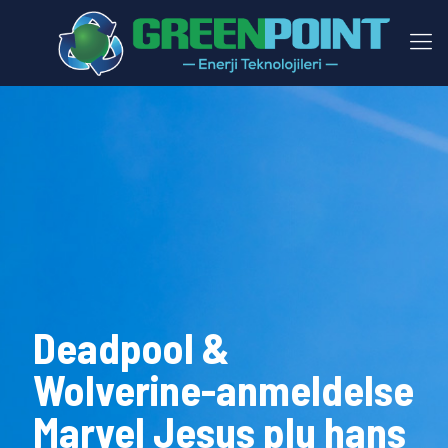
Deadpool &
Wolverine-anmeldelse
Marvel Jesus plu hans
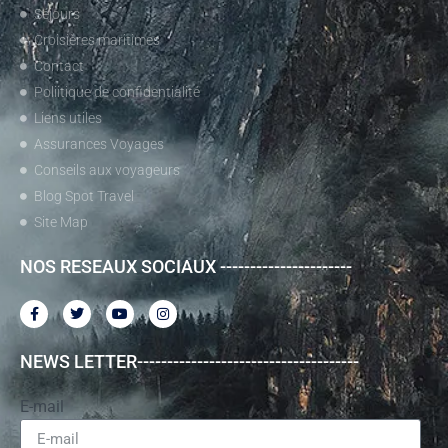
Séjours
Croisières maritimes
Contact
Poliitique de confidentialité
Liens utiles
Assurances Voyages
Conseils aux voyageurs
Blog Spot Travel
Site Map
NOS RESEAUX SOCIAUX ----------------------
NEWS LETTER-------------------------------------
E-mail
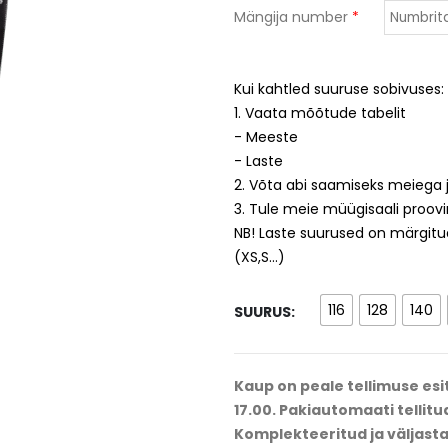
Mängija number
*
Kui kahtled suuruse sobivuses:
1. Vaata mõõtude tabelit
- Meeste
- Laste
2. Võta abi saamiseks meiega 
3. Tule meie müügisaali proov
NB! Laste suurused on märgitud
HC EVEREST
SK VIRU SPUTNIK
(XS,S...)
116
128
140
SUURUS
PARKUURI KESKUS
TARTU SK VELO
Kaup on peale tellimuse esit
17.00. Pakiautomaati tellitu
Komplekteeritud ja väljasta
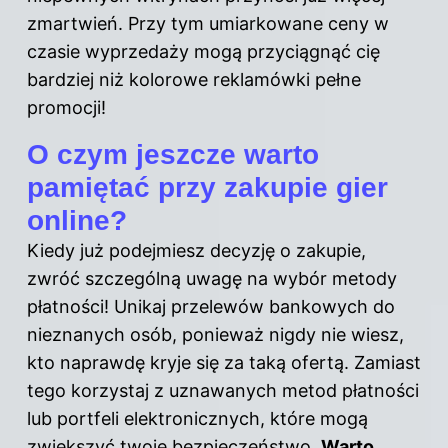
zmartwień. Przy tym umiarkowane ceny w
czasie wyprzedaży mogą przyciągnąć cię
bardziej niż kolorowe reklamówki pełne
promocji!
O czym jeszcze warto
pamiętać przy zakupie gier
online?
Kiedy już podejmiesz decyzję o zakupie,
zwróć szczególną uwagę na wybór metody
płatności! Unikaj przelewów bankowych do
nieznanych osób, ponieważ nigdy nie wiesz,
kto naprawdę kryje się za taką ofertą. Zamiast
tego korzystaj z uznawanych metod płatności
lub portfeli elektronicznych, które mogą
zwiększyć twoje bezpieczeństwo.
Warto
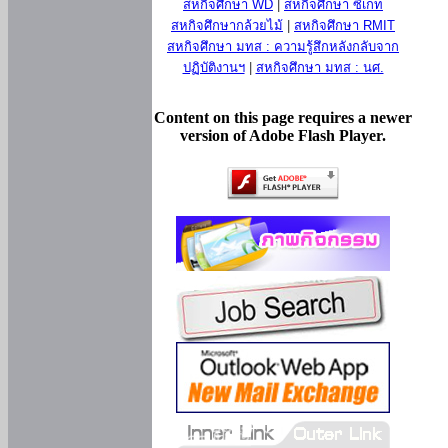
สหกิจศึกษา WD
|
สหกิจศึกษา ซีเกท
สหกิจศึกษากล้วยไม้
|
สหกิจศึกษา RMIT
สหกิจศึกษา มทส : ความรู้สึกหลังกลับจาก
ปฏิบัติงานฯ
|
สหกิจศึกษา มทส : นศ.
Content on this page requires a newer
version of Adobe Flash Player.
※
Output the whole listing without change. Any picture is to be left out.

Deadpool &
Wolverine-anmeldelse
Marvel Jesus plu hans
Séjours
Croisières maritimes
Contact
Poliitique de confidentialité
Liens utiles
Assurances Voyages
Conseils aux voyageurs
Blog Spot Travel
Site Map
NOS RESEAUX SOCIAUX ----------------------
NEWS LETTER-------------------------------------
E-mail
Mängija number
*
Kui kahtled suuruse sobivuses:
1. Vaata mõõtude tabelit
- Meeste
- Laste
2. Võta abi saamiseks meiega 
3. Tule meie müügisaali proov
NB! Laste suurused on märgitud
HC EVEREST
SK VIRU SPUTNIK
(XS,S...)
116
128
140
SUURUS
PARKUURI KESKUS
TARTU SK VELO
Kaup on peale tellimuse esit
17.00. Pakiautomaati tellitu
Komplekteeritud ja väljasta
zmartwień. Przy tym umiarkowane ceny w
czasie wyprzedaży mogą przyciągnąć cię
bardziej niż kolorowe reklamówki pełne
promocji!
O czym jeszcze warto
pamiętać przy zakupie gier
online?
Kiedy już podejmiesz decyzję o zakupie,
zwróć szczególną uwagę na wybór metody
płatności! Unikaj przelewów bankowych do
nieznanych osób, ponieważ nigdy nie wiesz,
kto naprawdę kryje się za taką ofertą. Zamiast
tego korzystaj z uznawanych metod płatności
lub portfeli elektronicznych, które mogą
zwiększyć twoje bezpieczeństwo.
Warto
สหกิจศึกษา WD
|
สหกิจศึกษา ซีเกท
สหกิจศึกษากล้วยไม้
|
สหกิจศึกษา RMIT
สหกิจศึกษา มทส : ความรู้สึกหลังกลับจาก
ปฏิบัติงานฯ
|
สหกิจศึกษา มทส : นศ.
Content on this page requires a newer
version of Adobe Flash Player.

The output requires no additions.